_SHORT PROBLEM_
Please resume the Kolide retrospective below, picking up right after its final sentence.
___ PASSAGE GIVEN
On May 22nd, 2019, I posted an article on this blog entitled, “Kolide — User Focused Security for Teams That Slack.” The post was more than just an announcement for our K2 SaaS product; it was a much-needed complete company relaunch after some significant internal turbulence at the start of the year.

Two years later, K2 is the most successful product I’ve personally ever shipped and the product I am the proudest to have worked on in my career. So while I’m generally not one to lay back in my chair and wax on about the past, it felt appropriate to take a minute and reflect on the progress we’ve made and see if there was any insight worthy of sharing.

I began by first re-reading our launch blog post. The first thing that struck me was how few words I would need to change if I were to repost this article today. The problems we set out to solve, the reasons we wanted to solve them, and the primary mechanism of the solution are all identical to the product we sell right now. My description of user-focused security has the surety and clarity of someone who has just finished writing Honest Security; yet I wouldn’t write it for another year and a half.

With that said, another thing struck me. I couldn’t believe how little end-user privacy is mentioned in the post. It’s a topic which would become a major tent-pole of our product strategy. Without our focus on privacy, nothing that we do for our customers would even be possible. How could we have been so right about the vision and yet miss so many of its most important pieces? How were we successful despite these critical omissions?

So instead of writing the typical spiel on “how far we’ve come,” I thought I’d spend time doing something worthwhile and explain “how we got here.”


Held To The Highest Standard

At Kolide, we often have the luxury of pitching prospects already believers in the Honest Security approach. Sometimes though, we encounter folks who have a more cynical view of their fellow employees and question any approach that relies on the end-user’s active participation to accomplish its goals. One reason these people are cynical is that they’ve actually already tried to “do the right thing” for their users and ended up castigated by the very people they’re trying to help. We know this happens because it happened to us when we launched.

As we were building out our Slack-based workflow, we (perhaps somewhat naively) expected to be greeted with enthusiasm by end-users. Our thought was that they would be willing to take some degree of ownership of their devices’ security in exchange for not having it completely locked down by IT. While this assumption was eventually proven correct, we were missing a major piece of the puzzle.

Our first customers forwarded concerns from users who wanted to know how Kolide knew that their device’s firewall wasn’t on. In fact, they wondered what else it might know. Next, more technical users poured through the agent’s source code on Github and looked for any reason to be concerned. Our first reaction was that we felt we were unfairly held to a completely different standard. Our competitors’ closed-sourced agents sit silently on the endpoints and collect as much data as possible. And yet, by being the first to open the curtain a little bit, we suddenly bore the entire weight of solving all of the privacy issues perpetuated by our industry. If this would be a pattern going forward, why not just give up and do the dishonest things our competitors do?

No way.

After thinking through the problem, we realized the most important insight so far in our company’s history: complete honesty and total transparency need to be established before you can expect someone’s help and cooperation. With that realization, suddenly, everything we needed to do to overcome this challenge became clear.

Trailblazing the First Honest Security Features

After our realization, we looked at how poorly suited the traditional endpoint features were for establishing honest relationships with end-users.

The problems start even before you roll it out. Most endpoint agents are installed remotely by the IT team through management software. As a result, end-users are likely unaware if their device even has an endpoint agent, a major problem when our slack messages would contact them out of the blue with intimate knowledge about the security posture of their device.
______
___ ROWS
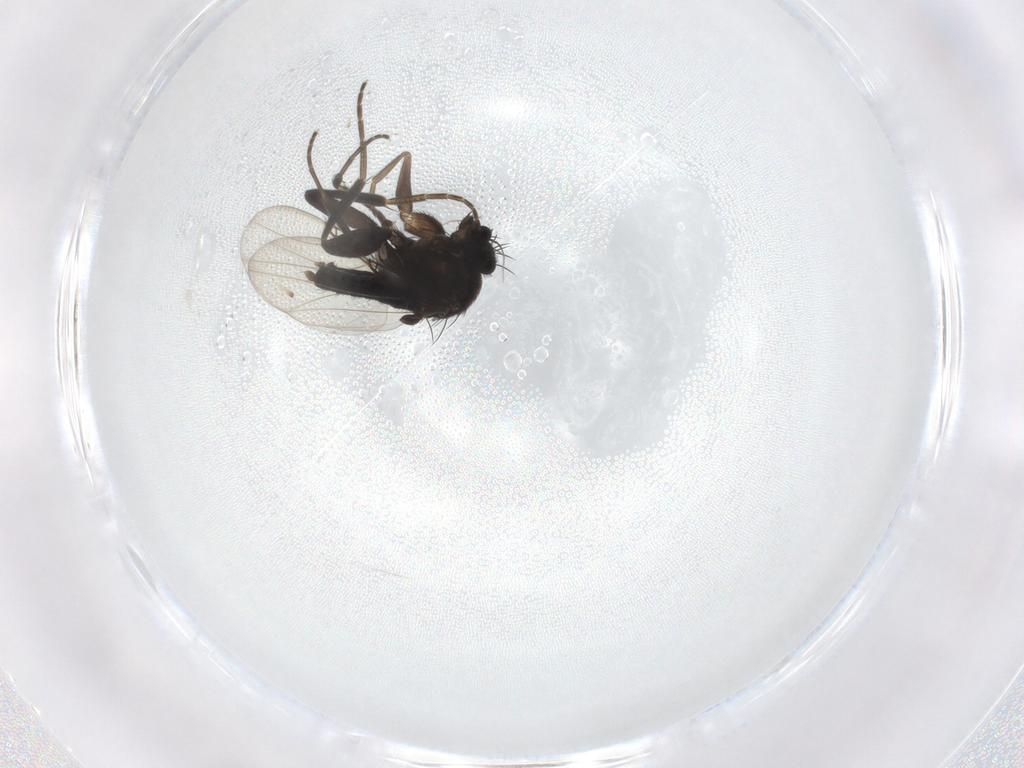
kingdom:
______
___ ROWS
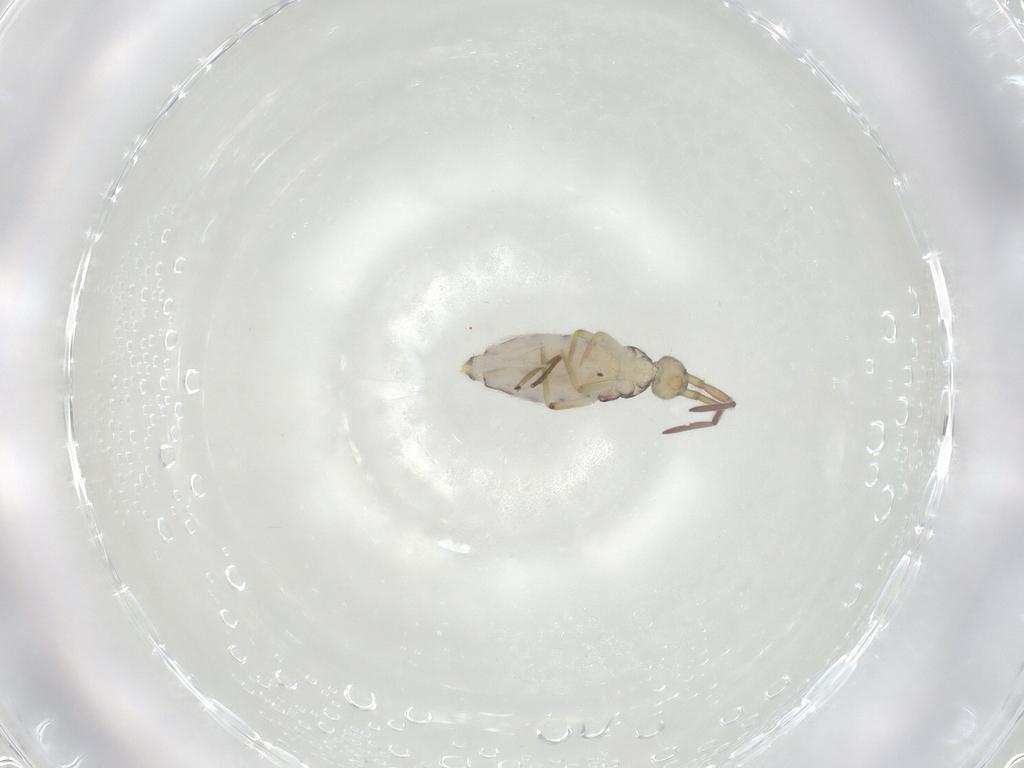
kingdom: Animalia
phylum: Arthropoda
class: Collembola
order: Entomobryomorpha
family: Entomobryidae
______
_RESULT OF THE EXERCISE_
We knew that it was important that end-users understood how Kolide received its data from their devices, and what better way to understand that than actually to have them install the agent themselves? That’s exactly what our onboarding flow does.

A screenshot of Slack showing the Kolide app. The Kolide app is asking an end-user to enroll a device and presents a dropdown menu of installers to choose from

While rolling out this feature enabled end-users to feel in control of the process and understand how data was collected, we still needed to explain what data was collected, and more importantly, why it was collected. These were the main drivers that led to the creation of our end-user privacy center.

In this privacy center, end-users can see exactly what data may potentially be collected from the devices that are currently enrolled. Even more importantly, they can use the privacy center to understand what data will be collected about their device before they enroll it.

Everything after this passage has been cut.